Keep in mind, I had no way of realizing why this worked; it just did work and that was good enough for me. But what I was doing, in those years of practice, practice both writing and impelling that inspiration (and here I would like to interject that that practice was a constant, difficult work. Fulfilling, in its way, but very very difficult. People always seem to want some sort of shortcut, which is impossible. Practicing writing or practicing Sufism, both were enormously demanding,) was becoming a good instrument. By that, I guess a good comparison would be when you are just playing the guitar, freely, and the compulsion of a tune comes on and you follow it along, but suddenly, the note you want to play next is one you don’t know how to perform; knowing how to play every note, every intonation, and that automatically, makes you a good instrument. It allows the inspiration to work its way through you and through the guitar, allowing that inspiration to play you. This was how I approached writing, even though there were added layers of work involved that could not (at least not by me) be handled the same way; as much of the work as I could perform in that way, the better everything seemed to be and the farther along I progressed. All art can be handled in this way—there are particular logistical problems to each discipline, and how each artist handles those problems—but, at the core of it, it is all the same. For me, however, this was art, though, not Everything Else. And how, at the time, it connected with prayer, was still a long way distant.

I clung to that common definition of prayer for a long time. I was engaging in other things at that point, and they seemed to have great and immediate benefits, which, compared to prayer (as I defined it at the time,) prayer was looking to be a bad investment. I took a long look at it, especially the question of its function and utility. It was in that that I realized that everything I was doing was prayer.

Everything has its ground, its aspect, and, as I was moving along, the more I began to realize that the important part of those things is that nature, that aspect, because those are the Names of those things through which we impel their appearance. Prayer is a sacred moment, and the sacred has an aspect: this is what we are called to do, in prayer, to impel the sacred and in that moment, on our knees, surrender to it. The words and the gestures are part of an act to begin that process, but those words and motions have no meaning but what we impart to them ourselves, towards the sacred. Because of this, they can be utilized or dispensed with entirely. To be “prayerful” is to be in that state of surrender, before the sacred. One can induce that surrender, through a “moment of prayer,” but from there, one can maintain that surrender, all through the day.
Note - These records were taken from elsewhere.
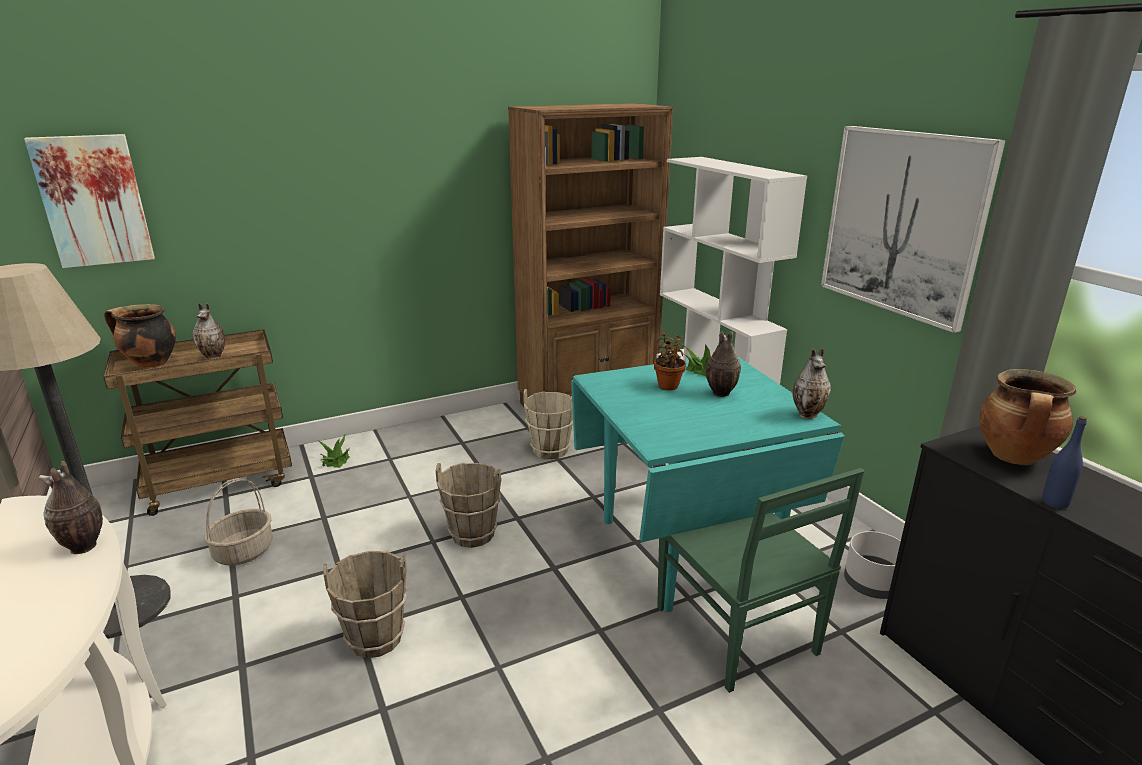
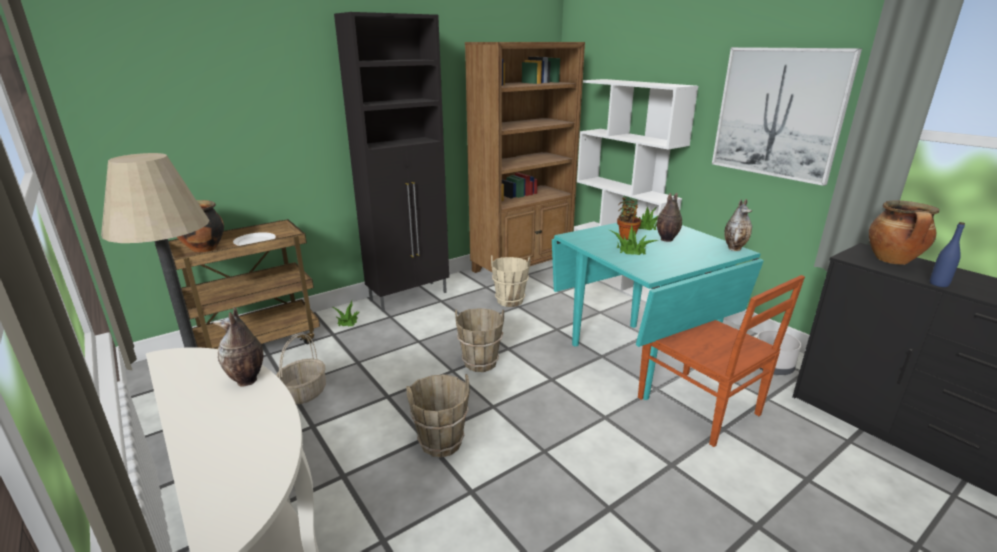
camera: 10 degrees left, 0 degrees up
picture [24,134,155,268] -> none
vase [193,303,225,360] -> white plate [233,232,276,246]
green chair [657,468,865,693] -> brown chair [638,275,805,447]
none -> black cabinet [334,12,449,312]
none -> potted plant [610,224,659,255]

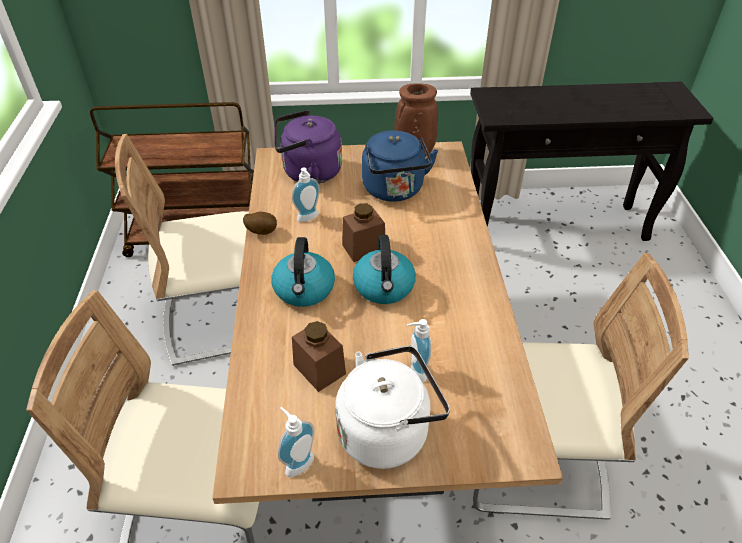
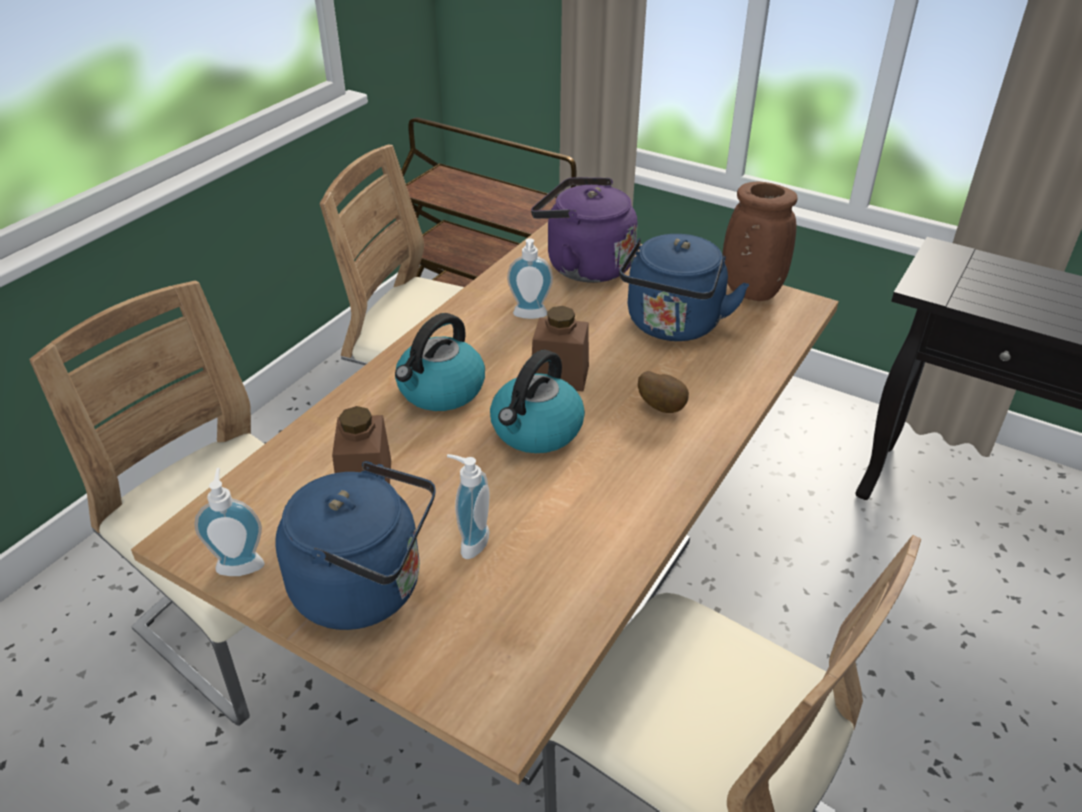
camera: 35 degrees right, 5 degrees down
potato [243,212,277,235] -> potato moved to [638,371,689,413]
white kettle [335,345,450,469] -> blue kettle [275,461,436,630]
Stopping, throughout the day, to pray again is very helpful to support that state of surrender but not absolutely necessary. Practice makes it possible to maintain it, unceasingly.

What that surrender is is the same as “being a good instrument,” an empty place in which the sacred can manifest itself within you, but only through that surrender. The method and means are very much the same as the “inspirational approach” to creating, and it is easy to see, at that point, how one can approach everything one does, in their entire life, in that way. Praying unceasingly.